X: After immersion for 10 seconds, a resist layer swells and peels.

<Developing life>

The photosensitive resin composition of each Example and the comparative example was apply | coated whole surface by the screen printing so that a dry film thickness might be set to 20 micrometers on the patterned copper foil board | substrate, and the drying time was changed at 10-minute intervals in 80 degreeC hot-air circulation drying furnace, respectively. Prepare the substrate. This board | substrate was developed for 1 minute by the spray pressure of 0.2 Mpa by the 1 weight% sodium carbonate aqueous solution of 30 degreeC, and the developing life (maximum drying time which can be developed) after temporary drying was investigated. The results obtained are shown in Table 2 below.

As shown in Table 2, in Comparative Example 1, (A) the acid-modified photosensitive epoxy resin had a low softening point, and (C) the liquid bifunctional epoxy resin had a poor touch-drying property in that the resin was liquid. Moreover, since the comparative example 2 uses only the photosensitive (A) acid-modified photosensitive epoxy resin, and uses only the (B) non-photosensitive carboxylic acid resin without photosensitive, it is inferior to sclerosis | hardenability, electroless gold plating tolerance, and soldering. The heat resistance was bad. Moreover, since the solid epoxy resin was used for the comparative example 3 without using (C) liquid bifunctional epoxy resin which worsens touch drying property, it has favorable touch drying property.
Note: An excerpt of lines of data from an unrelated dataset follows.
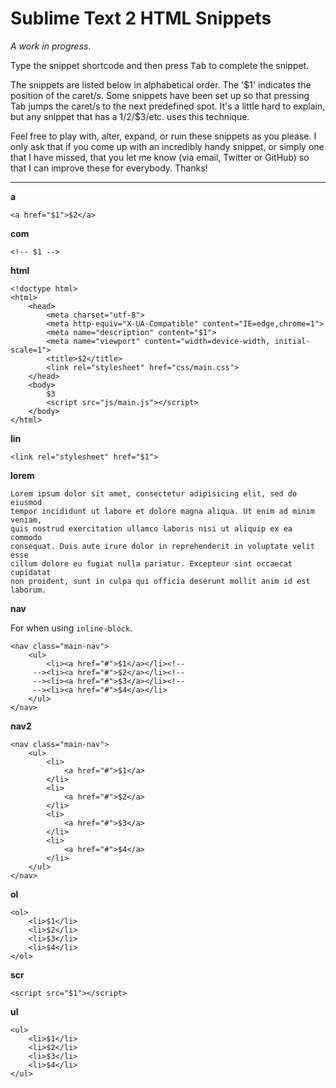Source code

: # Sublime Text 2 HTML Snippets

_A work in progress._

Type the snippet shortcode and then press <kbd>Tab</kbd> to complete the snippet.

The snippets are listed below in alphabetical order. The '$1' indicates the
position of the caret/s. Some snippets have been set up so that pressing Tab
jumps the caret/s to the next predefined spot. It's a little hard to explain,
but any snippet that has a $1/$2/$3/etc. uses this technique.

Feel free to play with, alter, expand, or ruin these snippets as you please. I
only ask that if you come up with an incredibly handy snippet, or simply one
that I have missed, that you let me know (via email, Twitter or GitHub) so that
I can improve these for everybody. Thanks!

---

__a__

    <a href="$1">$2</a>

__com__

    <!-- $1 -->

__html__

    <!doctype html>
    <html>
        <head>
            <meta charset="utf-8">
            <meta http-equiv="X-UA-Compatible" content="IE=edge,chrome=1">
            <meta name="description" content="$1">
            <meta name="viewport" content="width=device-width, initial-scale=1">
            <title>$2</title>
            <link rel="stylesheet" href="css/main.css">
        </head>
        <body>
            $3
            <script src="js/main.js"></script>
        </body>
    </html>

__lin__

    <link rel="stylesheet" href="$1">

__lorem__

    Lorem ipsum dolor sit amet, consectetur adipisicing elit, sed do eiusmod
    tempor incididunt ut labore et dolore magna aliqua. Ut enim ad minim veniam,
    quis nostrud exercitation ullamco laboris nisi ut aliquip ex ea commodo
    consequat. Duis aute irure dolor in reprehenderit in voluptate velit esse
    cillum dolore eu fugiat nulla pariatur. Excepteur sint occaecat cupidatat
    non proident, sunt in culpa qui officia deserunt mollit anim id est laborum.

__nav__

For when using `inline-block`.

    <nav class="main-nav">
        <ul>
            <li><a href="#">$1</a></li><!--
         --><li><a href="#">$2</a></li><!--
         --><li><a href="#">$3</a></li><!--
         --><li><a href="#">$4</a></li>
        </ul>
    </nav>

__nav2__

    <nav class="main-nav">
        <ul>
            <li>
                <a href="#">$1</a>
            </li>
            <li>
                <a href="#">$2</a>
            </li>
            <li>
                <a href="#">$3</a>
            </li>
            <li>
                <a href="#">$4</a>
            </li>
        </ul>
    </nav>

__ol__

    <ol>
        <li>$1</li>
        <li>$2</li>
        <li>$3</li>
        <li>$4</li>
    </ol>

__scr__

    <script src="$1"></script>

__ul__

    <ul>
        <li>$1</li>
        <li>$2</li>
        <li>$3</li>
        <li>$4</li>
    </ul>
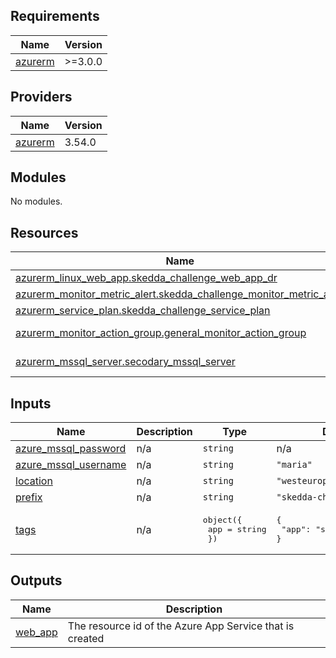 <!-- BEGIN_TF_DOCS -->
## Requirements

| Name | Version |
|------|---------|
| <a name="requirement_azurerm"></a> [azurerm](#requirement\_azurerm) | >=3.0.0 |

## Providers

| Name | Version |
|------|---------|
| <a name="provider_azurerm"></a> [azurerm](#provider\_azurerm) | 3.54.0 |

## Modules

No modules.

## Resources

| Name | Type |
|------|------|
| [azurerm_linux_web_app.skedda_challenge_web_app_dr](https://registry.terraform.io/providers/hashicorp/azurerm/latest/docs/resources/linux_web_app) | resource |
| [azurerm_monitor_metric_alert.skedda_challenge_monitor_metric_alert](https://registry.terraform.io/providers/hashicorp/azurerm/latest/docs/resources/monitor_metric_alert) | resource |
| [azurerm_service_plan.skedda_challenge_service_plan](https://registry.terraform.io/providers/hashicorp/azurerm/latest/docs/resources/service_plan) | resource |
| [azurerm_monitor_action_group.general_monitor_action_group](https://registry.terraform.io/providers/hashicorp/azurerm/latest/docs/data-sources/monitor_action_group) | data source |
| [azurerm_mssql_server.secodary_mssql_server](https://registry.terraform.io/providers/hashicorp/azurerm/latest/docs/data-sources/mssql_server) | data source |

## Inputs

| Name | Description | Type | Default | Required |
|------|-------------|------|---------|:--------:|
| <a name="input_azure_mssql_password"></a> [azure\_mssql\_password](#input\_azure\_mssql\_password) | n/a | `string` | n/a | yes |
| <a name="input_azure_mssql_username"></a> [azure\_mssql\_username](#input\_azure\_mssql\_username) | n/a | `string` | `"maria"` | no |
| <a name="input_location"></a> [location](#input\_location) | n/a | `string` | `"westeurope"` | no |
| <a name="input_prefix"></a> [prefix](#input\_prefix) | n/a | `string` | `"skedda-challenge"` | no |
| <a name="input_tags"></a> [tags](#input\_tags) | n/a | <pre>object({<br>    app = string<br>  })</pre> | <pre>{<br>  "app": "skedda-challenge"<br>}</pre> | no |

## Outputs

| Name | Description |
|------|-------------|
| <a name="output_web_app"></a> [web\_app](#output\_web\_app) | The resource id of the Azure App Service that is created |
<!-- END_TF_DOCS -->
However, since the solid epoxy resin is polyfunctional, it greatly affects the thermal curing promotion, and even if a high acid value (B) non-photosensitive carboxylic acid resin is used, the development life is bad if the epoxy resin is only a solid epoxy resin. .

On the other hand, when (A) acid-modified photosensitive epoxy resin, (B) non-photosensitive carboxylic acid resin, and (C) liquid bifunctional epoxy resin are used according to an Example, it has a touch-drying property, an electroless gold plating tolerance, and solder heat resistance. In all of the characteristics of the developing life, good results were obtained. In particular, since the (B) non-photosensitive carboxylic acid resin has a high acid value, it is inferred that the touch drying property and the developing life were good.

Claims (6)

(A) acid-modified photosensitive epoxy resin,
(B) a non-photosensitive carboxylic acid resin, and
(C) Liquid Bifunctional Epoxy Resin
Photosensitive resin composition comprising a. The photosensitive resin composition of Claim 1 whose weight average molecular weights of said (B) non-photosensitive carboxylic acid resin are 10000 or more and 30000 or less. The photosensitive resin composition of Claim 1 whose acid value of the said (B) non-photosensitive carboxylic acid resin is 120 mgKOH / g or more. The photosensitive resin composition of Claim 1 which further contains kaolin. Hardening film formed by hardening | curing the photosensitive resin composition of any one of Claims 1-4. A printed wiring board comprising the cured coating film according to claim 5.